On June 18, 2003, Cullen attempted to murder Philip Gregor, a patient at Somerset Medical Center. Gregor survived and was discharged, but he died six months later of natural causes. Soon afterward, Somerset Medical Center began to observe clues indicating Cullen's wrongdoing. The hospital's computer system showed that Cullen was accessing the records of patients to whom he was not assigned, co-workers began seeing him in the rooms of patients' to whom he was not assigned, and the hospital's computerized drug-dispensing cabinets showed that Cullen was requesting medications that his patients had not been prescribed. Cullen's drug requests were strange, with many orders that were immediately canceled, and many repetitive requests within minutes of each other.

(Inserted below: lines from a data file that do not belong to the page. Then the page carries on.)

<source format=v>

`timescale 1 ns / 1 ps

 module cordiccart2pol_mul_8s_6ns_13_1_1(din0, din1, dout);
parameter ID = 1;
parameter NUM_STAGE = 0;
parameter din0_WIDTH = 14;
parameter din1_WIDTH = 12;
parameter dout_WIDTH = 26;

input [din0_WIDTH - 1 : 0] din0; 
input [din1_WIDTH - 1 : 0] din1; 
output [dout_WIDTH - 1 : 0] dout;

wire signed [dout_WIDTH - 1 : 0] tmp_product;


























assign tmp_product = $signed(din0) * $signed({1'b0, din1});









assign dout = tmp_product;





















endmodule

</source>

In July 2003 the executive director of the New Jersey Poison Information and Education System warned Somerset Medical Center officials that at least four suspicious overdoses indicated the possibility that an employee was killing patients. The hospital contacted authorities October 2003. By then, Cullen had killed at least another five patients and attempted to kill a sixth.

When a patient in Somerset died of low blood sugar in October 2003, the medical center alerted state authorities. That patient was Cullen's final victim. State officials castigated the hospital for failing to report a nonfatal insulin overdose, administered by Cullen in August. An investigation into Cullen's employment history revealed past suspicions about his involvement with prior deaths. Somerset Medical Center fired Cullen on October 31, 2003, ostensibly for lying on his job application. Police kept him under surveillance for several weeks, until they had finished their investigation.